A few months ago, while walking my two young girls to a soft play centre, I was struck by a thought – the journey is just as important as the destination
I think it was half term at the time, which explained I wasn’t in my usual “we’re late for nursery AGAIN” morning rush. So I’d let my toddler L set the pace as we walked. As I watched her scoot along, I saw her face light up in pure joy as she negotiated London’s bumpy pavements, looking back to let me know she’d done it “All by myself Mummy!”
And in that moment I realised that the moments and minutes that help us get to where we are going are as important to her as wherever we wind up.
And it saddened me to realise that when I rush her and hurry her as I often do because of my need to be at X location by Y time, I miss the point by her standards – I miss out on experiencing the adventures big and small as seen through her eyes.
All this got me thinking – so much of the big moments, the special moments, the epic moments in life happen on the bumpy road in between. In the spaces and groves between where we are now and where we aspire to be.
For example – my husband and I dream of owning our own house. And as we look ahead and dream and imagine, its easy to miss the beautiful, chaotic, incredible right nows that take place in our slightly run down, totally not to my taste three bed rental property. Because right now, this is our home. This is where I’ve painted second hand furniture we picked up from random places and tried to turn an empty shell into a home. This is where I watched my firstborn grow out of babyhood and into a toddler. This is where I brought our second baby back to after our crazy labour adventure in hospital. This is where we sit around the table and laugh together.
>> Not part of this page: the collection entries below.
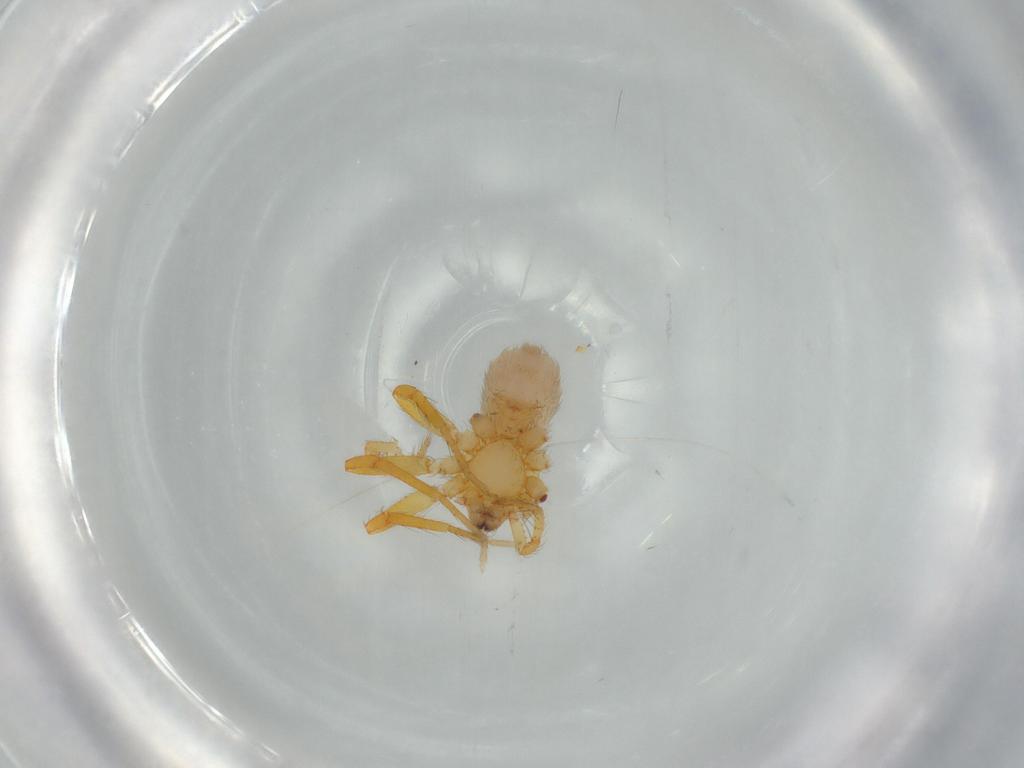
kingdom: Animalia
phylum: Arthropoda
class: Arachnida
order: Araneae
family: Oonopidae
This is where I’ve torn my hair out trying to work out the best way to discipline my daughter as she ran into her Trying Two’s stage. Where we potty trained our eldest, and weaned both onto solids. It’s where my husband and I have enjoyed many a quiet night in, dreaming, talking, not talking, watching, singing, being, doing. Where we’ve celebrated victories big and small, negotiated challenges, and where we’ve been real. This is our right now home. And as thankful as I will be for a space that we will call our own (understatement of the century!) I never, ever want to forget all the highs, lows, mundanes and meaningfuls that happened inbetween, in this home we’ve borrowed for a few years.
I’m realising that the same is true for all areas of my life.
I want to be able to enjoy the present – warts, imperfections and all – and not let looking forward to the next big cause me to miss out on my right now.
I’ve heard it said that God stretches us most in times of pain, and times of waiting. While waiting is no doubt uncomfortable, I’m learning to fight it less, and embrace the moment more, in the hope that I don’t miss any key lessons and milestones on the way.
So for example, as we save and wait for the right time to buy a house, I’m learning to trust that the same God who has has provided for us in so many ways before is going to come through on the house front. I’m learning to lean into my husband more as he grows into his role as head of and provider for our family. I’m learning to trust, fullstop. I’m also learning to manage a house better, be a mother, and make space for me rediscover who I am. It’s hard. It’s frustrating. But it’s my real, and it’s my right now. Watch this space, I’ll keep you posted.